Alan gave a delightful performance in installing Joe into the chair of King Solomon and subsequent addresses were similarly superb. Tony Hind, the long-suffering secretary of the lodge, despite the pressures that he had been under prior to the meeting, was word-perfect in his delivery of the working tools of a master Mason and probably the highlight of the day’s performances, were the recitals of the second and first degree working tools by newer members Peter Dunn and Conor Lahiff respectively. Giving of their best, they were a joy to witness.
The faultless quality continued throughout the ceremony with Duncan Smith, again at very short notice, delivering the address to the newly installed master with clarity and oomph. Steve Heginbotham was equally impressive with his address to the senior warden and Robert Stringer rolled out a magnificent address to the junior warden. There followed two further outstanding demonstrations of ritual with Mike Lamerton addressing the wardens and Neil MacSymons’ address to the brethren.
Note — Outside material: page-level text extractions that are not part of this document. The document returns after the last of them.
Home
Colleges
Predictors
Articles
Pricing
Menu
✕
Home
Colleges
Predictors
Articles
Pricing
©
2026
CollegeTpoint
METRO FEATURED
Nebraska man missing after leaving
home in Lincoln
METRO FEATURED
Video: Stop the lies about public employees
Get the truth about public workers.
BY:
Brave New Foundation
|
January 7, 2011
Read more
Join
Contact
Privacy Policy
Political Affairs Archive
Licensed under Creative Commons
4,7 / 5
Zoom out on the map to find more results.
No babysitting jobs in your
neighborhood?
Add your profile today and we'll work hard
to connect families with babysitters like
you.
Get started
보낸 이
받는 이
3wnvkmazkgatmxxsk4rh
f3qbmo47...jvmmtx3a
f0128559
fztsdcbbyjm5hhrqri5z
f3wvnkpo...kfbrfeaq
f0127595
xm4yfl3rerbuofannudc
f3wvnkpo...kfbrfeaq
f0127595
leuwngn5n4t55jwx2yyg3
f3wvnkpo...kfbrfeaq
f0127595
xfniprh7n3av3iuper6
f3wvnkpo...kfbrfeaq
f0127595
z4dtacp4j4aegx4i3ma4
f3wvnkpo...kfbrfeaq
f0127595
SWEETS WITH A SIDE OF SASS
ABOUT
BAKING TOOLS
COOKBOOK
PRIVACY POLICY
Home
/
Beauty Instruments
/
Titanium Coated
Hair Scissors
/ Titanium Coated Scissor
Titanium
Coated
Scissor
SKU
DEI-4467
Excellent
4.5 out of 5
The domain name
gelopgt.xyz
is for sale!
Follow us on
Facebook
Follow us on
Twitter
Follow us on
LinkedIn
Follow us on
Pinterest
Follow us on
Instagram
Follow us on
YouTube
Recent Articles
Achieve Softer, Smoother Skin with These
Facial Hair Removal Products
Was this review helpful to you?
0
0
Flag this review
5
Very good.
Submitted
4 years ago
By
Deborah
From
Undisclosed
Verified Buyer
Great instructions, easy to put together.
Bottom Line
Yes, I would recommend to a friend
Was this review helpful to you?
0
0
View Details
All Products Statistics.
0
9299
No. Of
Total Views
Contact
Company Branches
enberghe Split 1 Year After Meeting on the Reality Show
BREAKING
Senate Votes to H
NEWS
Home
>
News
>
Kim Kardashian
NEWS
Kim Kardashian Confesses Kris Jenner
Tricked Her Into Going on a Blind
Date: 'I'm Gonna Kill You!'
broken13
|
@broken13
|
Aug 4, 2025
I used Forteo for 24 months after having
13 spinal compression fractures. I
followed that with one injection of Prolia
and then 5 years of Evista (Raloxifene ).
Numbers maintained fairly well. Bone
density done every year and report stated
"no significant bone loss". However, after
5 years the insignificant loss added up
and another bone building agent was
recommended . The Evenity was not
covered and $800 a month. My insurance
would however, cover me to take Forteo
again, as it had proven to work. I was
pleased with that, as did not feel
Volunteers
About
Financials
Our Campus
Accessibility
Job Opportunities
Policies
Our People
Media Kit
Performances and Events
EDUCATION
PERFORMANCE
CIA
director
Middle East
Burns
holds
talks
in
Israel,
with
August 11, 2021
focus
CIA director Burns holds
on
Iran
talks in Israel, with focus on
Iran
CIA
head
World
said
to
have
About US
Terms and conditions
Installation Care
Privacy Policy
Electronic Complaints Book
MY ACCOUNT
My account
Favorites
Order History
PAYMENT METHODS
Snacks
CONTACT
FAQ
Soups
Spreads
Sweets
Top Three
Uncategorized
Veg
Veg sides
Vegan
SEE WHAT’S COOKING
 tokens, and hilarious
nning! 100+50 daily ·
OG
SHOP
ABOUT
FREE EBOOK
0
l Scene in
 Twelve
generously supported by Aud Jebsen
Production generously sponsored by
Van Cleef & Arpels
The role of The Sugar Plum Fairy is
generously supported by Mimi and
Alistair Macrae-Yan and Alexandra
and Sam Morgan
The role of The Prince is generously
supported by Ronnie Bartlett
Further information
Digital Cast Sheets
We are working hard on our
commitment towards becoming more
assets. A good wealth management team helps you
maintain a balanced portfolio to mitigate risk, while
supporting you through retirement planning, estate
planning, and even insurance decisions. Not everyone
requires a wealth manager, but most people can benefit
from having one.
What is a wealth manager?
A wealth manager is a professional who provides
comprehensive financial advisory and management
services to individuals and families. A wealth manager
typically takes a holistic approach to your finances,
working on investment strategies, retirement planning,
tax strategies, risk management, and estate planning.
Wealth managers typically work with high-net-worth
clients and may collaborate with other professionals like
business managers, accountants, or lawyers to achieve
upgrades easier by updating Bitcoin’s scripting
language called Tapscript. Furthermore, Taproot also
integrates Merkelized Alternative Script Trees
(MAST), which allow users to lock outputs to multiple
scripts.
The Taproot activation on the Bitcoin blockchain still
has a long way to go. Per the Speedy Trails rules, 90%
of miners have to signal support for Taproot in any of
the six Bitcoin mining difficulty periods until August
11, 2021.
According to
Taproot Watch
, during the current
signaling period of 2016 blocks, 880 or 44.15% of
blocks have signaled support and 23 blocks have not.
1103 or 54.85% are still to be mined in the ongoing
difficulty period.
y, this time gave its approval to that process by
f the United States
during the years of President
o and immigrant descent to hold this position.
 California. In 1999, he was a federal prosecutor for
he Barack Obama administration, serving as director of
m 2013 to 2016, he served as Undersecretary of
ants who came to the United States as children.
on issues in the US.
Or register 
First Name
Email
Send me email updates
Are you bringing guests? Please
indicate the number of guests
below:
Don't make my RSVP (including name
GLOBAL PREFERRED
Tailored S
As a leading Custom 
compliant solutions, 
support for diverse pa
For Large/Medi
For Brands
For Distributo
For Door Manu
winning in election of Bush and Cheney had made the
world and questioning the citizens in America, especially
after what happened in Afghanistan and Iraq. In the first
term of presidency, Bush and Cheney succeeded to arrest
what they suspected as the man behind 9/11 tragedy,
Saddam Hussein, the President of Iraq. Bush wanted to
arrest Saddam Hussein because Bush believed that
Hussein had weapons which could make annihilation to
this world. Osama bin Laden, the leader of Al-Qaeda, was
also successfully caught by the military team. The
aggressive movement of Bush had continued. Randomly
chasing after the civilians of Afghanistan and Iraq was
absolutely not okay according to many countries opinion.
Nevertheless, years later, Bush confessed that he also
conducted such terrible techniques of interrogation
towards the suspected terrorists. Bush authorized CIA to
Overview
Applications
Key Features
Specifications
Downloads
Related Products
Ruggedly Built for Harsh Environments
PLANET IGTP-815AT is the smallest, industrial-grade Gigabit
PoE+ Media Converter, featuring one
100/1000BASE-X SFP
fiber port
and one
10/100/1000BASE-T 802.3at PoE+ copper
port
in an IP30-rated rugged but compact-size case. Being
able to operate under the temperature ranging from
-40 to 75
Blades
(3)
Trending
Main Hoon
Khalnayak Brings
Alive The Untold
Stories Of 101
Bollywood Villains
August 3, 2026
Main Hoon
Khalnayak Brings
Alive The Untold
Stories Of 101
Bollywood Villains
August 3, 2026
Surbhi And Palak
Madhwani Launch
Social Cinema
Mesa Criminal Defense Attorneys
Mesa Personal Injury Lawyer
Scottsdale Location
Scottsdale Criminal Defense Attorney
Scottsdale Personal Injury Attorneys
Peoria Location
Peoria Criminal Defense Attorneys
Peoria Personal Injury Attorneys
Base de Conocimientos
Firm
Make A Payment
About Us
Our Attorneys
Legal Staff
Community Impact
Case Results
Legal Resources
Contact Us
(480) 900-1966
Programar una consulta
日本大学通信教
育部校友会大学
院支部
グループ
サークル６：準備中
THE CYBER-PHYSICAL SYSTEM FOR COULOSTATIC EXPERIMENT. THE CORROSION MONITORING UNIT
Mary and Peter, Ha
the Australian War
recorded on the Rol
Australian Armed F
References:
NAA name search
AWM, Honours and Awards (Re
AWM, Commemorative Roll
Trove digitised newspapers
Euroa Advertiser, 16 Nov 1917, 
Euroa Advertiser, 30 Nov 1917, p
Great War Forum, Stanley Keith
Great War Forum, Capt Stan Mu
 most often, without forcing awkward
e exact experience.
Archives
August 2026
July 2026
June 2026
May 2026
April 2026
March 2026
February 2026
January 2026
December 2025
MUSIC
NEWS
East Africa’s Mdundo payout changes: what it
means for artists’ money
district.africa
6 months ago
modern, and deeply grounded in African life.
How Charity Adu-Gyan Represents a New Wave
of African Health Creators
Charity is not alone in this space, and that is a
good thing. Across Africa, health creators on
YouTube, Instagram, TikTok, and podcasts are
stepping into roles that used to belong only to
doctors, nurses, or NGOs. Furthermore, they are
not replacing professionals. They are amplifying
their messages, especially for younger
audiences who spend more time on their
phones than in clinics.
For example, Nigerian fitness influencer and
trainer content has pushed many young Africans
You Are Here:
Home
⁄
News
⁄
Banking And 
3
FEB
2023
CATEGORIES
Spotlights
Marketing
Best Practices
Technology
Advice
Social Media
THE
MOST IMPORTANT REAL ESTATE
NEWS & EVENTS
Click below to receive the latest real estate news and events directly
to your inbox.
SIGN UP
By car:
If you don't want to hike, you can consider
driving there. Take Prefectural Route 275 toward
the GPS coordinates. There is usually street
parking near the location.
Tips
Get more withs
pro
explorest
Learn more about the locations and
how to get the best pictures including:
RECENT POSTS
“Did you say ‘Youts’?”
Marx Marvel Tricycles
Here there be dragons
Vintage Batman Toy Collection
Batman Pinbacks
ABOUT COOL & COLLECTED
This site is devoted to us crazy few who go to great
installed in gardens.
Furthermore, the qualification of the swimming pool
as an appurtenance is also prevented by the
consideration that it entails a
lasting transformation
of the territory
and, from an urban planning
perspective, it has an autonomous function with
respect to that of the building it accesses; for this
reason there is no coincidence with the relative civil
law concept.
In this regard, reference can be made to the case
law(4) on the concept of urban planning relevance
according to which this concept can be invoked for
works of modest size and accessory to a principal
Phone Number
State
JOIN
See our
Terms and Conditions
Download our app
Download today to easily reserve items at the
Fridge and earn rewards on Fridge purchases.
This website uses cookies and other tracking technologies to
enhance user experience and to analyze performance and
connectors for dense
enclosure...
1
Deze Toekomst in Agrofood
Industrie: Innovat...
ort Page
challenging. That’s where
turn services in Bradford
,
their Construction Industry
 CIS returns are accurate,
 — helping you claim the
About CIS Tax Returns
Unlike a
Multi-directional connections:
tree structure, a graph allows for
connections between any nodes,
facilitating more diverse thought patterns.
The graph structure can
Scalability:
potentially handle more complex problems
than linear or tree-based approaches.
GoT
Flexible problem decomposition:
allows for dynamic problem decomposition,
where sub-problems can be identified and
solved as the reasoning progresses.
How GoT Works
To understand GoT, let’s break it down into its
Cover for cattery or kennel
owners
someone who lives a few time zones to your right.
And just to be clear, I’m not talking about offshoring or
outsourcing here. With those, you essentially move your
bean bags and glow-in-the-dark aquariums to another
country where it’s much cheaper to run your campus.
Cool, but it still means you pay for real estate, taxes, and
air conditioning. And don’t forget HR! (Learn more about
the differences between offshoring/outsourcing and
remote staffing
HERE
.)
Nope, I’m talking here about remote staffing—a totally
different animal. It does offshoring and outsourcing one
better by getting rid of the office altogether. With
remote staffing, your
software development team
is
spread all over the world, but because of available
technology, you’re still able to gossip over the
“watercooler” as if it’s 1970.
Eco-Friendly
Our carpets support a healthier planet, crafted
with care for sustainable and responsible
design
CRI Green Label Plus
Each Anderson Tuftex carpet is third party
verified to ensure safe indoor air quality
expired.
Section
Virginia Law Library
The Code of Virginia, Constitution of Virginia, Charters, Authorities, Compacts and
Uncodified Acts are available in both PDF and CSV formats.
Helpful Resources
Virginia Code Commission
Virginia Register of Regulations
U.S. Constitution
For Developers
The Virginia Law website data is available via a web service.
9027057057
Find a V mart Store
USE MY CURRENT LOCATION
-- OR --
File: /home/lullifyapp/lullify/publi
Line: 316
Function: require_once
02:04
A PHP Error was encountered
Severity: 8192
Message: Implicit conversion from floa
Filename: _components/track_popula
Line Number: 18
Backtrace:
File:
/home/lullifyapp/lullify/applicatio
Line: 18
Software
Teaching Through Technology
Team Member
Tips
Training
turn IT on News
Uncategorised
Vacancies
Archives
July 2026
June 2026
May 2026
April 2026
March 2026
At the announcement that the ceremony had concluded, an amusing scenario unfolded. Neil MacSymons, acting as the representative of the Provincial Grand Master, was obliged to convey the best wishes of the Provincial Grand Master, despite the fact that Tony Harrison had been sat next to him during the ceremony and remained in his seat with a broad grin on his face while Neil carried out his official duty. Later, Neil confided with the brethren that the experience was akin to being a ventriloquist’s dummy. Tony, on the other hand, was quick to point out that the art of leadership is delegation.
The spirit of the whole evening had been one of support, encouragement, enjoyment and a generous dollop of true grit. An example of the support and caring ethos of the lodge came when Alan presented Neil with charitable disbursements to the value of £1,600; £300 going to Donna’s Dream House and £1,300 to the West Lancashire Freemasons’ Charity, a donation that Neil was particularly pleased to receive. The meeting was further informed that the Hesketh Lodge social committee had also raised in excess of £2,450 for local charities, a point which was greeted with smiles of approval.
All in all, despite the complications that had arisen prior to the meeting and the shock of unexpected visitors, the brethren had held their nerve and produced a superb installation. It went to show that whatever is thrown at Hesketh Lodge, its brethren handles it with calmness and decorum. There was no panic, only good humoured efficiency.
And so it was that the gathering retired to the festive banquet in uplifted spirit to get on the outside of a sumptuous dinner and revel in a wonderful atmosphere of genial camaraderie. It was a time for the brethren to completely relax and enjoy a first class bill of fare in the knowledge that they had well and truly earned it.
Neil MacSymons, in his response to the toast to the grand officers, reinforced the mood of the evening with a stimulating and entertaining speech, earning the respect and admiration of the throng. The revelry continued in high spirits for the duration of the evening with a boisterous toast to the new master, following a most impressive rendition of the master’s song by courtesy of Hugh Mett, with David Brown accompanying at the piano. It was a fitting conclusion to a most enjoyable and gratifying occasion. Whatever concerns the members of Hesketh Lodge may have had during the preparations for the day, their character, personalities and determination made the occasion one to be remembered. They can be rightly proud of themselves.